Qual è la posizione dei governi dei paesi ACP ?
«La dichiarazione Abuja del 2001 impegnava le nazioni africane a investire il quindici per cento della spesa pubblica a favore della sanità. Nello stesso anno, l´Organizzazione Mondiale della Sanità chiedeva ai donatori internazionali di incrementare le loro donazioni o contributi a favore del settore sanitario. Cinque anni dopo, i due terzi dei paesi africani impiegano ancora meno del dieci per cento della loro spesa pubblica per la sanità, mentre in alcuni paesi è aumentata la spesa per l´acquisto di armi. Il problema è complesso, perché, se da un lato spingiamo per ottenere maggiori finanziamenti europei verso i settori sociali, dall´altro, ci troviamo di fronte ad un muro delle élites che governano i paesi africani e che non vogliono mettere le esigenze della loro popolazione al primo posto. Alla fine dei quattro giorni di Bridgetown, l´Assemblea doveva votare una mozione sulla situazione dell´Africa dell´Est, che cercava di suggerire un percorso di soluzione diplomatica per la vicenda della Somalia e che criticava pesantemente l´Etiopia, per l´incarcerazione di diversi leader dell´opposizione e il Sudan, per la questione del Darfur. La mozione si differenziava nettamente dalla posizione degli Stati Uniti, che invece stanno spingendo esplicitamente l´Etiopia allo scontro con la Somalia, cercando di riprodurre anche nel corno africano uno scontro di civiltà e di religione ».
Cos´è successo?
«Non è passata. Tutti gli Stati africani hanno votato contro.
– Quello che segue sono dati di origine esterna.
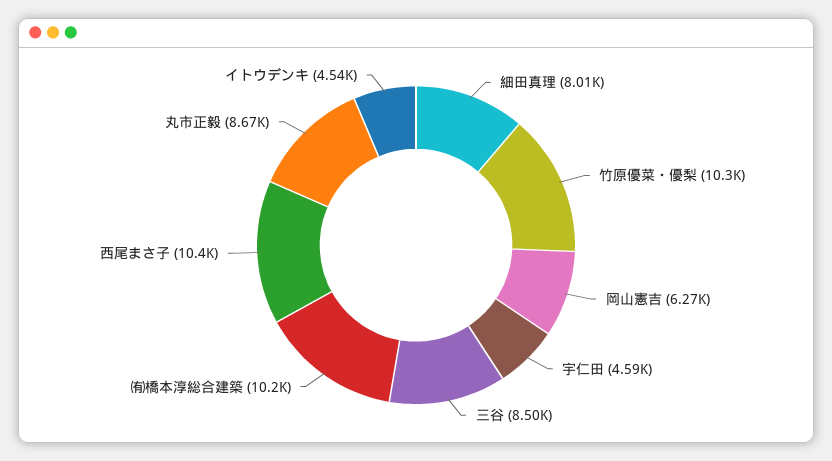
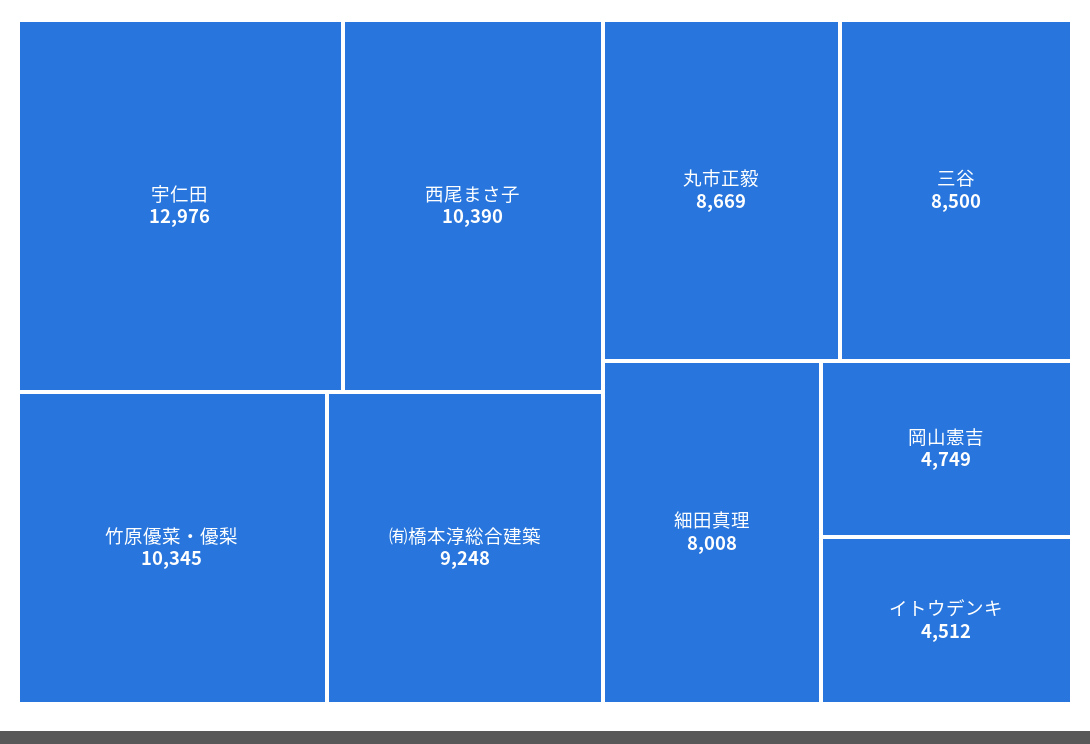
岡山憲吉: 6270 -> 4749
宇仁田: 4590 -> 12976
㈲橋本淳総合建築: 10200 -> 9248
イトウデンキ: 4540 -> 4512

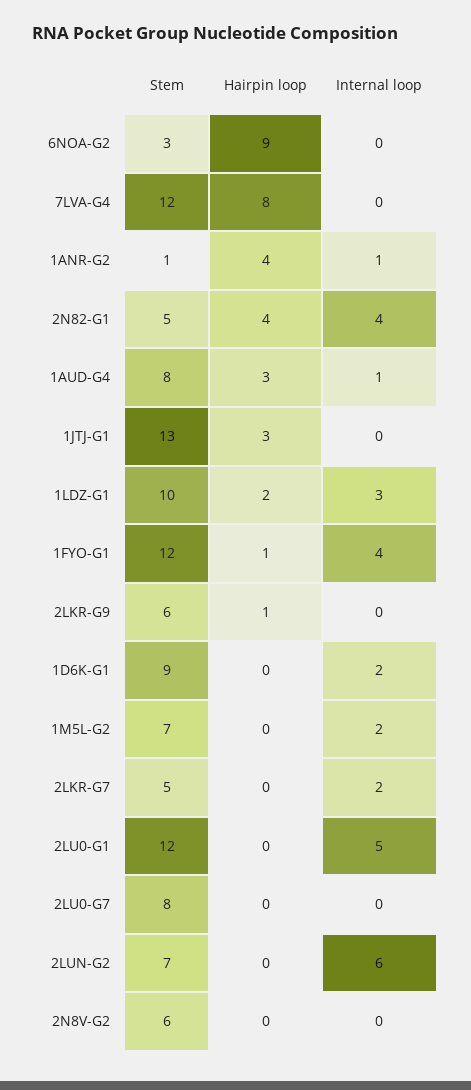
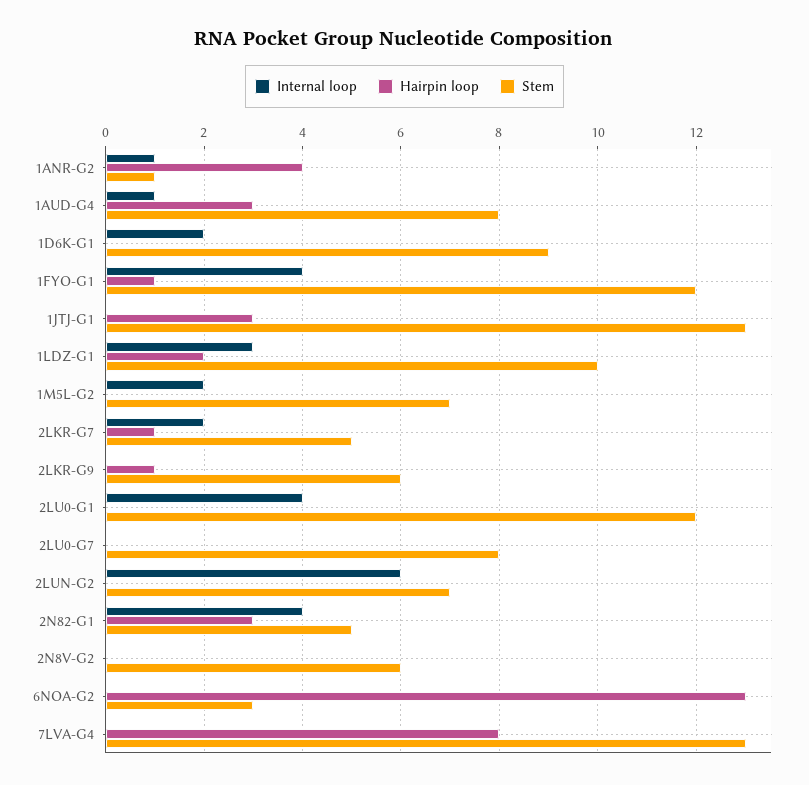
Hairpin loop, 6NOA-G2: 9 -> 13
Stem, 7LVA-G4: 12 -> 13
Hairpin loop, 2N82-G1: 4 -> 3
Hairpin loop, 2LKR-G7: 0 -> 1
Internal loop, 2LU0-G1: 5 -> 4

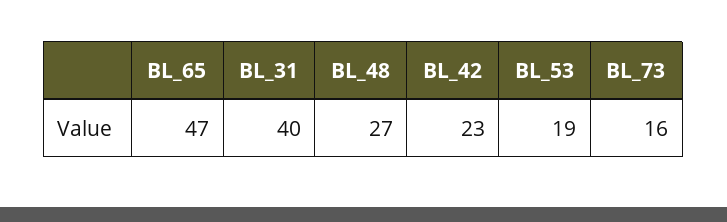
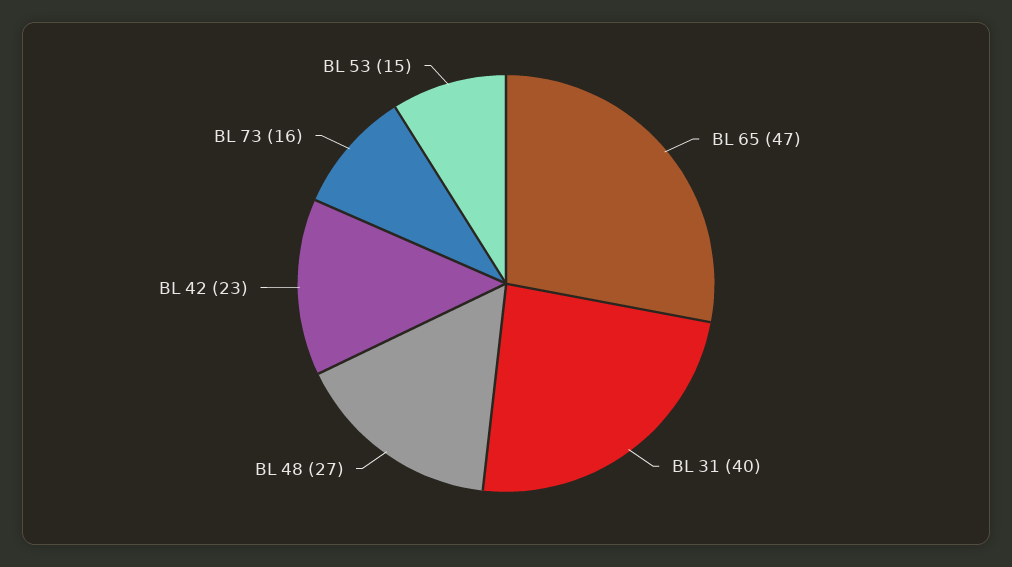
BL_53: 19 -> 15

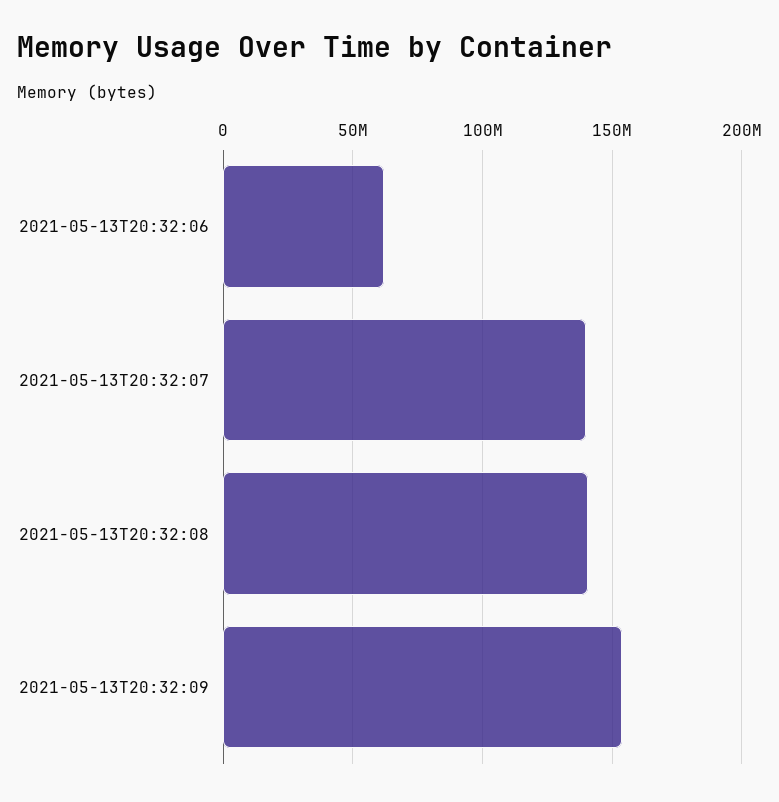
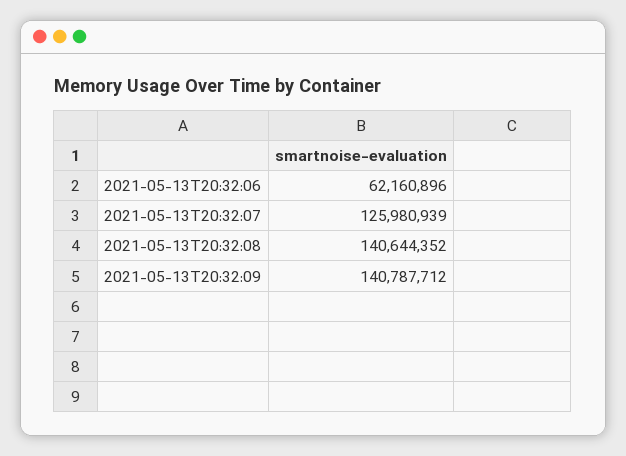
2021-05-13T20:32:07: 140000000 -> 125980939
2021-05-13T20:32:09: 155000000 -> 140787712

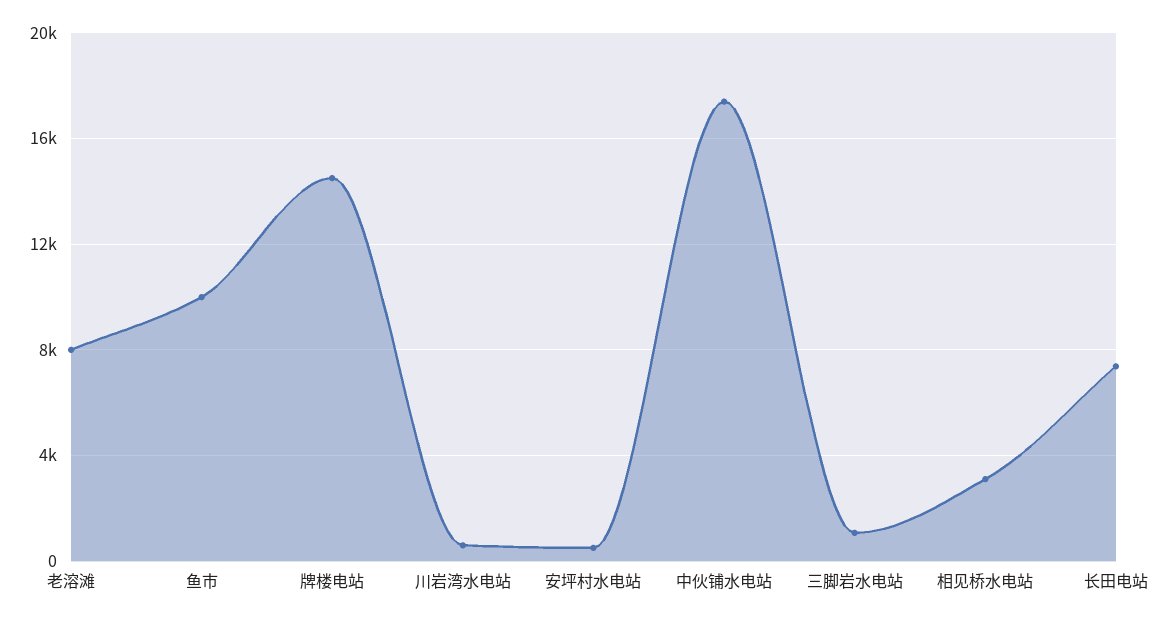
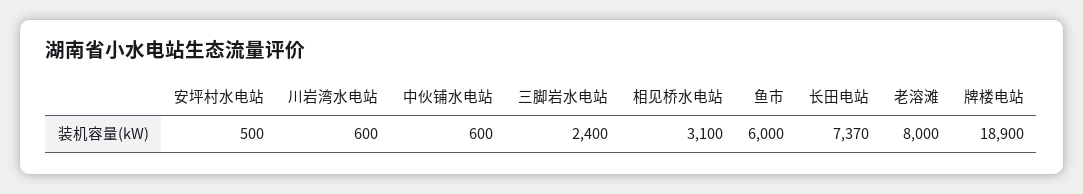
鱼市: 10000 -> 6000
牌楼电站: 14500 -> 18900
中伙铺水电站: 17500 -> 600
三脚岩水电站: 1000 -> 2400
Per il principio che ognuno in casa sua è libero di fare quel che vuole, ora e in futuro, calpestando di fatto ogni principio di diritto e di democrazia»
Quali obiettivi concreti avete raggiunto alle Barbados?
Nonostante forti pressioni del PPE, il partito della destra al Parlamento Europeo e i ricatti, anche economici, esercitati da alcuni governi dei paesi europei nei confronti dei paesi africani, abbiamo approvato una risoluzione molto critica nei confronti degli EPA, che rifiuta la scadenza imperativa del 1 gennaio 2008 e che chiede all´Unione Europea di agire insieme ai paesi ACP per modificare le regole dell´OMC, che in nome del liberismo avvantaggiano le grandi imprese, facendosi beffa delle piccole realtà locali, vero fondamento dell´economia dei paesi del Sud.
Note positive?
«L’approvazione, a grande maggioranza, di una risoluzione che ribadisce che l’acqua è un bene pubblico, che include gli emendamenti presentati dal nostro gruppo al Parlamento Europeo, impostosi contro ogni forma di privatizzazione dell’oro blu».